■ **About this task**: The whole of the data, every line, should come back exactly the same.

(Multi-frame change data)

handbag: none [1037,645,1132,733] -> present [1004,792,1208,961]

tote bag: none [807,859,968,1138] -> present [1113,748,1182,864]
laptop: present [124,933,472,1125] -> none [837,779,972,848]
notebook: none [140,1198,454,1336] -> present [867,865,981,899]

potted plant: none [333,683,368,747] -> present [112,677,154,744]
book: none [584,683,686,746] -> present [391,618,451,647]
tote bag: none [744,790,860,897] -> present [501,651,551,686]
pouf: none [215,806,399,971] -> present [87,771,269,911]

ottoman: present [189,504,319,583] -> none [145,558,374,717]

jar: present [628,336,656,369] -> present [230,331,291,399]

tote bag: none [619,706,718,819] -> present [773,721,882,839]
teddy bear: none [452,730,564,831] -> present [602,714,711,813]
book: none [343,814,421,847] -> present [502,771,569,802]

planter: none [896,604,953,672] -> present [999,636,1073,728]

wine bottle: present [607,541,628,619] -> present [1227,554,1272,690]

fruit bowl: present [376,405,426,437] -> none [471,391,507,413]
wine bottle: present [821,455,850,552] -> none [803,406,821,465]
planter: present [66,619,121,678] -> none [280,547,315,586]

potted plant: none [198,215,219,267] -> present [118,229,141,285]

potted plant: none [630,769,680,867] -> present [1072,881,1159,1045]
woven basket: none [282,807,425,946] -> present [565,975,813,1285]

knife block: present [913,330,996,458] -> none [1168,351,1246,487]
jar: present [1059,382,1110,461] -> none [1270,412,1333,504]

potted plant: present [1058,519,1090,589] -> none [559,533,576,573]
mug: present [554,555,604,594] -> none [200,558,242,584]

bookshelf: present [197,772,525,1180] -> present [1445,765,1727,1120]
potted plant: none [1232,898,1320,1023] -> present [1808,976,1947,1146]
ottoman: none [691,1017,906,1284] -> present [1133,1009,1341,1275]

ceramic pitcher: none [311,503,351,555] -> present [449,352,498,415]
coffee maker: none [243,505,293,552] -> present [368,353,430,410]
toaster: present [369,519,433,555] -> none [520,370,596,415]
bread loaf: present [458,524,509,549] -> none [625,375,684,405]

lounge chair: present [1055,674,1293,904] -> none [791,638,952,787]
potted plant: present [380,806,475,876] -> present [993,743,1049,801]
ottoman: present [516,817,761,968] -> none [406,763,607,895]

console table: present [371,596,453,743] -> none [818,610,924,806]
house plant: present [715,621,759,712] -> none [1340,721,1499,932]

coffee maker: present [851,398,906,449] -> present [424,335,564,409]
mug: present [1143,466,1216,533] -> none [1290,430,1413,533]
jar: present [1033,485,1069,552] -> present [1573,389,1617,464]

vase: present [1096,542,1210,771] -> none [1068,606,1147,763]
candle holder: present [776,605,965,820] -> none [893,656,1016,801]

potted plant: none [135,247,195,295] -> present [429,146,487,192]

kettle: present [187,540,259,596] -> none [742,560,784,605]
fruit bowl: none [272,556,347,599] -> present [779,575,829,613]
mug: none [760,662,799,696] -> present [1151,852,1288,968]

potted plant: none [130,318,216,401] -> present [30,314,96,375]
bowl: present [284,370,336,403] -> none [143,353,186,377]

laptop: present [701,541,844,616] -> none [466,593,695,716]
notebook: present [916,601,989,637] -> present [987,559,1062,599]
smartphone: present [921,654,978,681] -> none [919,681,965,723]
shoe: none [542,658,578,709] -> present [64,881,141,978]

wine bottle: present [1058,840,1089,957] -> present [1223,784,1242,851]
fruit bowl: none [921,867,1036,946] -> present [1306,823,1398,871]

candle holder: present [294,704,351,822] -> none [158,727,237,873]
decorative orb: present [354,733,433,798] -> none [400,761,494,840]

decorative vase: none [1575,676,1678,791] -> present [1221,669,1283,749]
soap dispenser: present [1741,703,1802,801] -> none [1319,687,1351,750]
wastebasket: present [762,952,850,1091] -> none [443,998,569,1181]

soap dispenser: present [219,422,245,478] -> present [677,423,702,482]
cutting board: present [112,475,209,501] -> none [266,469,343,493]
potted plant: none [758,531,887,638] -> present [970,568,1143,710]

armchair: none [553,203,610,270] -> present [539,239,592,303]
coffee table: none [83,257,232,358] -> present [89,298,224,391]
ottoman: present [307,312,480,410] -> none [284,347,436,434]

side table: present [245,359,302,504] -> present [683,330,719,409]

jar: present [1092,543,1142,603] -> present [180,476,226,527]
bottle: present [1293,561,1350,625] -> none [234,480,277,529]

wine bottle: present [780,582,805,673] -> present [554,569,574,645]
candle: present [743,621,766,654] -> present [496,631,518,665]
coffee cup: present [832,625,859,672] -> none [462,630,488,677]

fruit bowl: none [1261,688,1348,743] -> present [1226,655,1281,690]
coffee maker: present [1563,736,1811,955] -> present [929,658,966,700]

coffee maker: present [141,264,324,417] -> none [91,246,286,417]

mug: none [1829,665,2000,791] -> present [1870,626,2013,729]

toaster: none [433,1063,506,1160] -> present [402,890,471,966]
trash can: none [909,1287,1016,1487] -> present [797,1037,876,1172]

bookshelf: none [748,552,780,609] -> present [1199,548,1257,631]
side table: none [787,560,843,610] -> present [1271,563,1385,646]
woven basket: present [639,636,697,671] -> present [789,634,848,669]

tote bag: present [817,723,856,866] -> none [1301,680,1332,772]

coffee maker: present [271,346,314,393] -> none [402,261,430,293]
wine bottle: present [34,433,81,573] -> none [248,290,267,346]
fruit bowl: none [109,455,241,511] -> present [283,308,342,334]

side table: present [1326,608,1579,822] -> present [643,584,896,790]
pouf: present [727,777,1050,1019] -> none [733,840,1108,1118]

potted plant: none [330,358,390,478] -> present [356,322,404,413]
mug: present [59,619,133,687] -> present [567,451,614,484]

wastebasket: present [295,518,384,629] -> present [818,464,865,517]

■ **Written response**:
handbag: none [1037,645,1132,733] -> present [1004,792,1208,961]

tote bag: none [807,859,968,1138] -> present [1113,748,1182,864]
laptop: present [124,933,472,1125] -> none [837,779,972,848]
notebook: none [140,1198,454,1336] -> present [867,865,981,899]

potted plant: none [333,683,368,747] -> present [112,677,154,744]
book: none [584,683,686,746] -> present [391,618,451,647]
tote bag: none [744,790,860,897] -> present [501,651,551,686]
pouf: none [215,806,399,971] -> present [87,771,269,911]

ottoman: present [189,504,319,583] -> none [145,558,374,717]

jar: present [628,336,656,369] -> present [230,331,291,399]

tote bag: none [619,706,718,819] -> present [773,721,882,839]
teddy bear: none [452,730,564,831] -> present [602,714,711,813]
book: none [343,814,421,847] -> present [502,771,569,802]

planter: none [896,604,953,672] -> present [999,636,1073,728]

wine bottle: present [607,541,628,619] -> present [1227,554,1272,690]

fruit bowl: present [376,405,426,437] -> none [471,391,507,413]
wine bottle: present [821,455,850,552] -> none [803,406,821,465]
planter: present [66,619,121,678] -> none [280,547,315,586]

potted plant: none [198,215,219,267] -> present [118,229,141,285]

potted plant: none [630,769,680,867] -> present [1072,881,1159,1045]
woven basket: none [282,807,425,946] -> present [565,975,813,1285]

knife block: present [913,330,996,458] -> none [1168,351,1246,487]
jar: present [1059,382,1110,461] -> none [1270,412,1333,504]

potted plant: present [1058,519,1090,589] -> none [559,533,576,573]
mug: present [554,555,604,594] -> none [200,558,242,584]

bookshelf: present [197,772,525,1180] -> present [1445,765,1727,1120]
potted plant: none [1232,898,1320,1023] -> present [1808,976,1947,1146]
ottoman: none [691,1017,906,1284] -> present [1133,1009,1341,1275]

ceramic pitcher: none [311,503,351,555] -> present [449,352,498,415]
coffee maker: none [243,505,293,552] -> present [368,353,430,410]
toaster: present [369,519,433,555] -> none [520,370,596,415]
bread loaf: present [458,524,509,549] -> none [625,375,684,405]

lounge chair: present [1055,674,1293,904] -> none [791,638,952,787]
potted plant: present [380,806,475,876] -> present [993,743,1049,801]
ottoman: present [516,817,761,968] -> none [406,763,607,895]

console table: present [371,596,453,743] -> none [818,610,924,806]
house plant: present [715,621,759,712] -> none [1340,721,1499,932]

coffee maker: present [851,398,906,449] -> present [424,335,564,409]
mug: present [1143,466,1216,533] -> none [1290,430,1413,533]
jar: present [1033,485,1069,552] -> present [1573,389,1617,464]

vase: present [1096,542,1210,771] -> none [1068,606,1147,763]
candle holder: present [776,605,965,820] -> none [893,656,1016,801]

potted plant: none [135,247,195,295] -> present [429,146,487,192]

kettle: present [187,540,259,596] -> none [742,560,784,605]
fruit bowl: none [272,556,347,599] -> present [779,575,829,613]
mug: none [760,662,799,696] -> present [1151,852,1288,968]

potted plant: none [130,318,216,401] -> present [30,314,96,375]
bowl: present [284,370,336,403] -> none [143,353,186,377]

laptop: present [701,541,844,616] -> none [466,593,695,716]
notebook: present [916,601,989,637] -> present [987,559,1062,599]
smartphone: present [921,654,978,681] -> none [919,681,965,723]
shoe: none [542,658,578,709] -> present [64,881,141,978]

wine bottle: present [1058,840,1089,957] -> present [1223,784,1242,851]
fruit bowl: none [921,867,1036,946] -> present [1306,823,1398,871]

candle holder: present [294,704,351,822] -> none [158,727,237,873]
decorative orb: present [354,733,433,798] -> none [400,761,494,840]

decorative vase: none [1575,676,1678,791] -> present [1221,669,1283,749]
soap dispenser: present [1741,703,1802,801] -> none [1319,687,1351,750]
wastebasket: present [762,952,850,1091] -> none [443,998,569,1181]

soap dispenser: present [219,422,245,478] -> present [677,423,702,482]
cutting board: present [112,475,209,501] -> none [266,469,343,493]
potted plant: none [758,531,887,638] -> present [970,568,1143,710]

armchair: none [553,203,610,270] -> present [539,239,592,303]
coffee table: none [83,257,232,358] -> present [89,298,224,391]
ottoman: present [307,312,480,410] -> none [284,347,436,434]

side table: present [245,359,302,504] -> present [683,330,719,409]

jar: present [1092,543,1142,603] -> present [180,476,226,527]
bottle: present [1293,561,1350,625] -> none [234,480,277,529]

wine bottle: present [780,582,805,673] -> present [554,569,574,645]
candle: present [743,621,766,654] -> present [496,631,518,665]
coffee cup: present [832,625,859,672] -> none [462,630,488,677]

fruit bowl: none [1261,688,1348,743] -> present [1226,655,1281,690]
coffee maker: present [1563,736,1811,955] -> present [929,658,966,700]

coffee maker: present [141,264,324,417] -> none [91,246,286,417]

mug: none [1829,665,2000,791] -> present [1870,626,2013,729]

toaster: none [433,1063,506,1160] -> present [402,890,471,966]
trash can: none [909,1287,1016,1487] -> present [797,1037,876,1172]

bookshelf: none [748,552,780,609] -> present [1199,548,1257,631]
side table: none [787,560,843,610] -> present [1271,563,1385,646]
woven basket: present [639,636,697,671] -> present [789,634,848,669]

tote bag: present [817,723,856,866] -> none [1301,680,1332,772]

coffee maker: present [271,346,314,393] -> none [402,261,430,293]
wine bottle: present [34,433,81,573] -> none [248,290,267,346]
fruit bowl: none [109,455,241,511] -> present [283,308,342,334]

side table: present [1326,608,1579,822] -> present [643,584,896,790]
pouf: present [727,777,1050,1019] -> none [733,840,1108,1118]

potted plant: none [330,358,390,478] -> present [356,322,404,413]
mug: present [59,619,133,687] -> present [567,451,614,484]

wastebasket: present [295,518,384,629] -> present [818,464,865,517]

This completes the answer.